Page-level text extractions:

= = = =

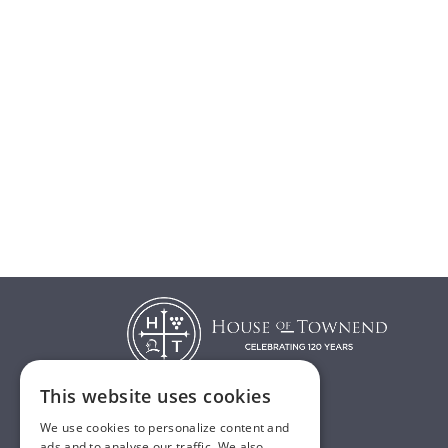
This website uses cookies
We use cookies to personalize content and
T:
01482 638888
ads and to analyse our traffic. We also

= = = =

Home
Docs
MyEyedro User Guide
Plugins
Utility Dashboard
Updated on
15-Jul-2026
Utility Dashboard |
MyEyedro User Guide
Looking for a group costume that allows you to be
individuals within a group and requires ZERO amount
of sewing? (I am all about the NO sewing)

= = = =

**Exercise:**
From the line holding "This website uses cookies" to the line holding "ads and to analyse our traffic. We also", inclusive, restate each line above exactly as written.

**Task result:**
This website uses cookies
We use cookies to personalize content and
T:
01482 638888
ads and to analyse our traffic. We also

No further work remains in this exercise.